Submitted to: Meeting Abstract
Publication Type: Abstract Only
Publication Acceptance Date: 8/15/2006
Publication Date: 9/11/2006
Citation: Seiler, G.J. 2006. The potential of wild sunflower species for industrial uses. First Symposium on Sunflower Industrial Uses, Udine, Italy, September 10-14, 2006. International Sunflower Association, Paris, France [CD-ROM].

Interpretive Summary:

Technical Abstract: Within the past decade, the desire for alternative sources of fuels, chemicals, feeds, and other materials has received increased attention.

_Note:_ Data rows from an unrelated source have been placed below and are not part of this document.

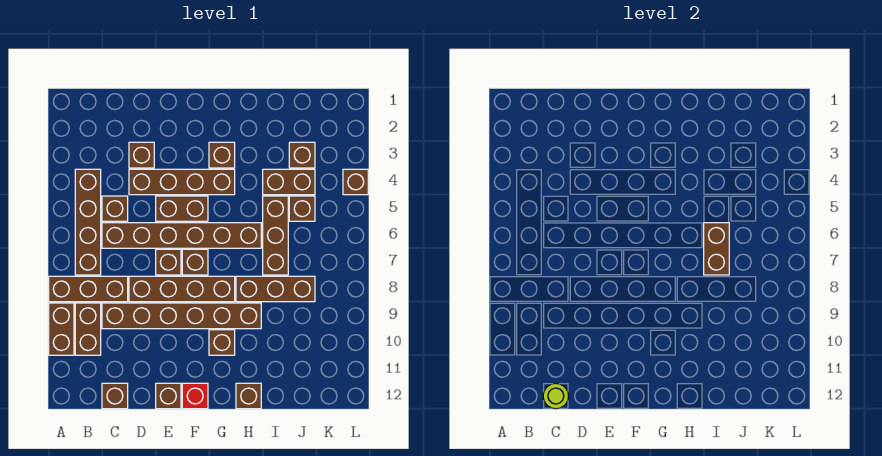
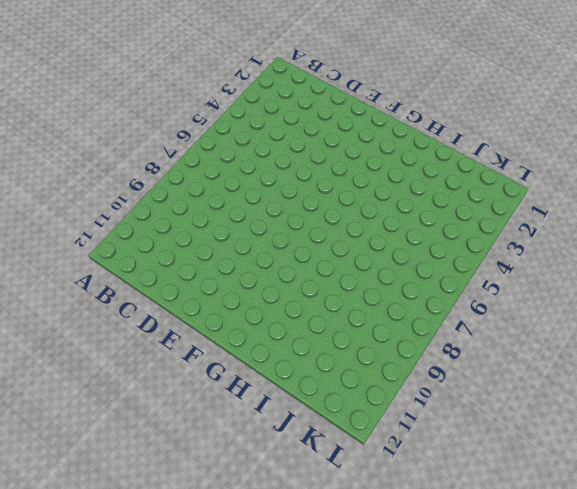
none -> brown 1x3 brick [49,276,128,302]
none -> brown 1x2 brick [49,303,74,355]
none -> brown 1x4 brick [75,169,101,275]

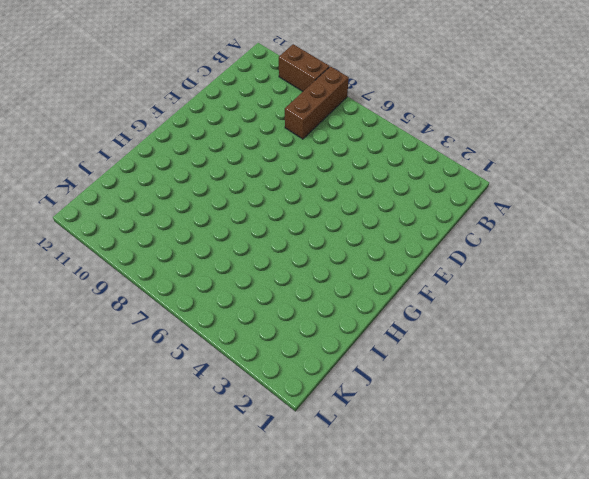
none -> brown 1x4 brick [75,169,101,275]
none -> brown 1x2 brick [75,303,101,355]
none -> brown 1x1 brick [102,196,128,221]

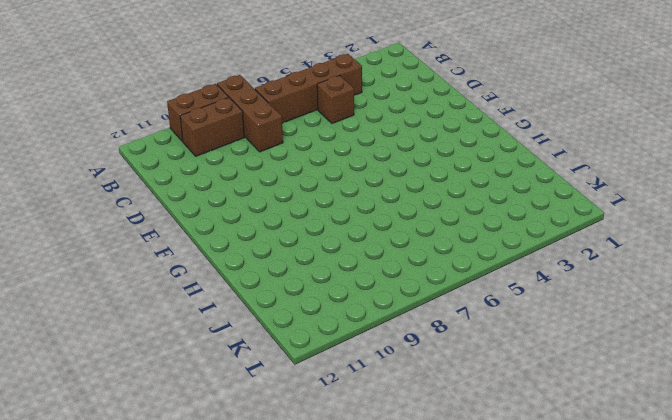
none -> brown 1x6 brick [102,223,261,248]
none -> brown 1x6 brick [102,303,261,329]
none -> brown 1x1 brick [102,383,128,409]

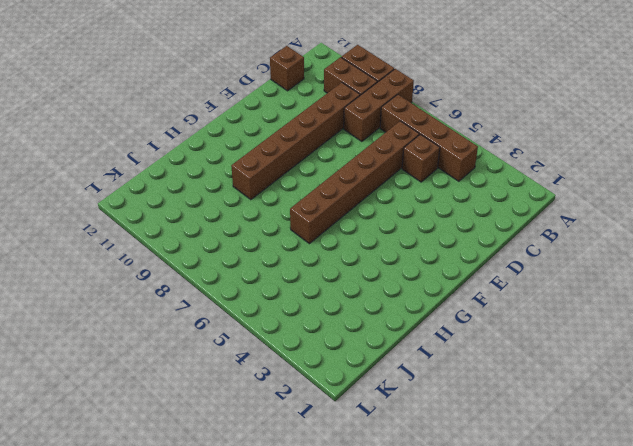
none -> brown 1x1 brick [129,142,154,168]
none -> brown 1x4 brick [129,169,235,195]
none -> brown 1x4 brick [129,276,235,302]

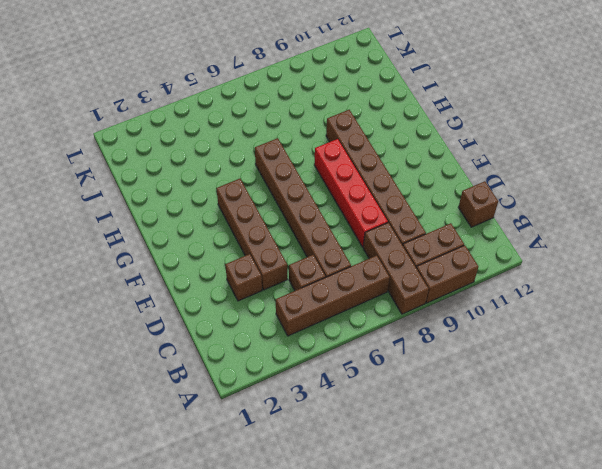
red 1x4 brick [314,139,388,247] -> brown 1x4 brick [129,276,235,302]
none -> brown 1x2 brick [156,196,208,221]
none -> brown 1x1 brick [156,249,181,275]
none -> brown 1x1 brick [156,383,181,409]

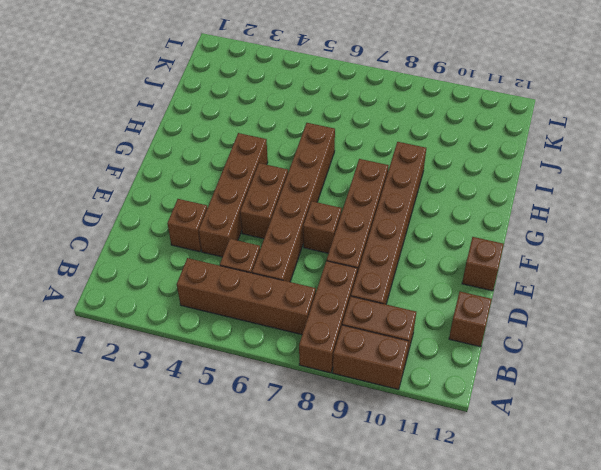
none -> brown 1x1 brick [182,249,208,275]
none -> red 1x1 brick [182,383,208,409]
none -> brown 1x1 brick [209,142,235,168]

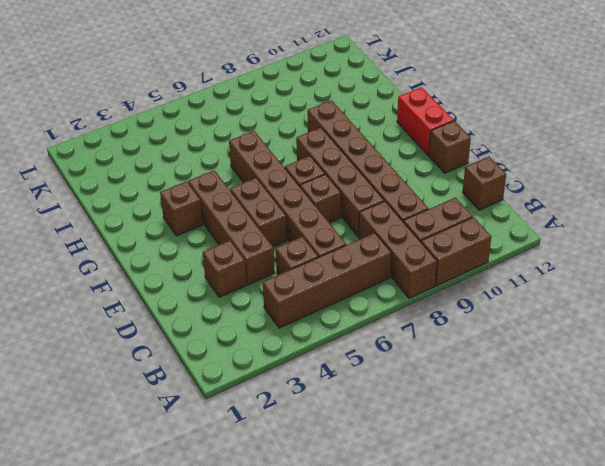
red 1x2 brick [397,87,454,156] -> red 1x1 brick [182,383,208,409]
none -> brown 1x1 brick [209,330,235,355]
none -> brown 1x3 brick [236,276,315,302]
none -> brown 1x1 brick [236,383,261,409]

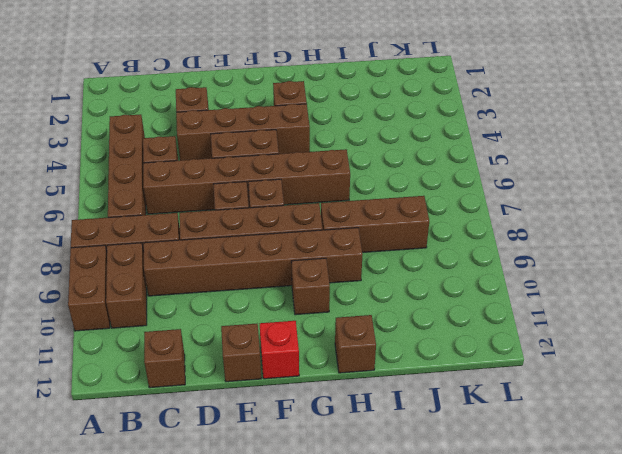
none -> brown 1x2 brick [263,169,315,195]
none -> brown 1x3 brick [263,196,288,275]
none -> brown 1x1 brick [289,142,315,168]

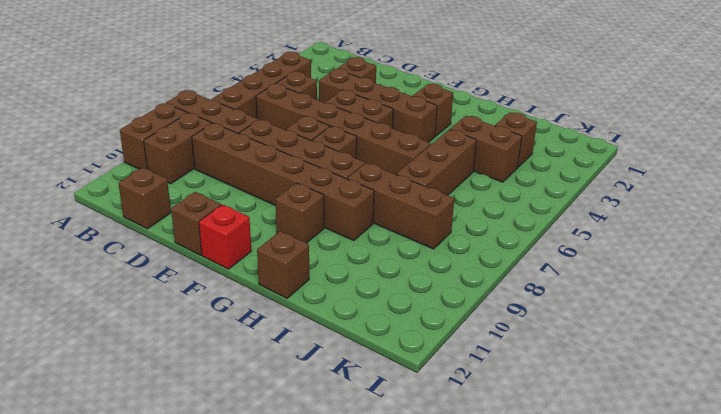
none -> brown 1x1 brick [289,196,315,221]
none -> brown 1x1 brick [343,169,368,195]
none -> lime 1x1 round brick [543,383,569,409]

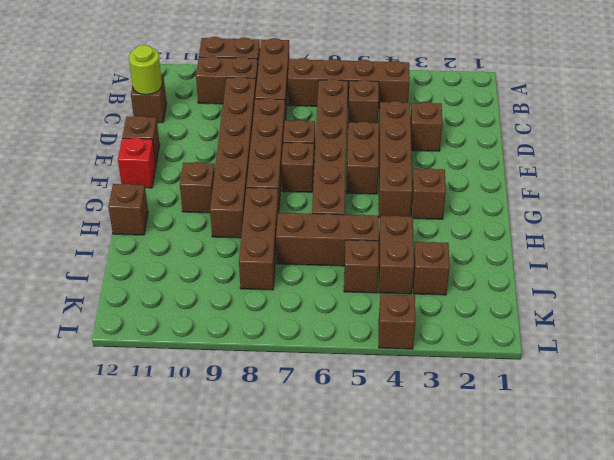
none -> brown 1x2 brick [704,223,729,275]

The narrow genetic base of cultivated sunflower has been broadened by the infusion of genes from wild species, which have provided a continuous source of agronomic traits for crop improvement. The genus Helianthus comprises 51 species and 19 subspecies with 14 annual and 37 perennial species. Although oil concentrations of up to 37 g/kg have been reported in whole plants of one wild sunflower, H. ciliaris, the achenes are the primary storage tissue for oil. The fatty acid composition of the achene oil determines its suitability for either food or industrial uses. Considerable variability has been reported in fatty acid composition in oil of the wild species. A natural rubber concentration of 19 g/kg has been reported for one wild species, with more than 92% pure rubber. Polyphenol yields of wild sunflowers are moderate, with H. strumosus yielding 139 g/kg. Hydrocarbon yields for wild sunflower are average for most species, with H. salicifolius having the highest yield of 16 g/kg. The sugars in the stalks of Jerusalem artichoke (H. tuberosus) have been suggested as a potential source for bio-ethanol production. Jerusalem artichoke has been evaluated for inulin and sugar yield from stalks and stem, yielding 10.4 and 8.0 t/ha, respectively, while tubers yield 13.7 t/ha of inulin and 13.3 t/ha of fructose. Biomass production has also been investigated in Jerusalem artichoke. Dry matter forage yields of 3.0 to 9.9 t/ha and tuber yields of 2.8 to 12.8 t/ha have been reported. Further research will be needed to assess the potential use of wild species for industrial purposes through selection and breeding.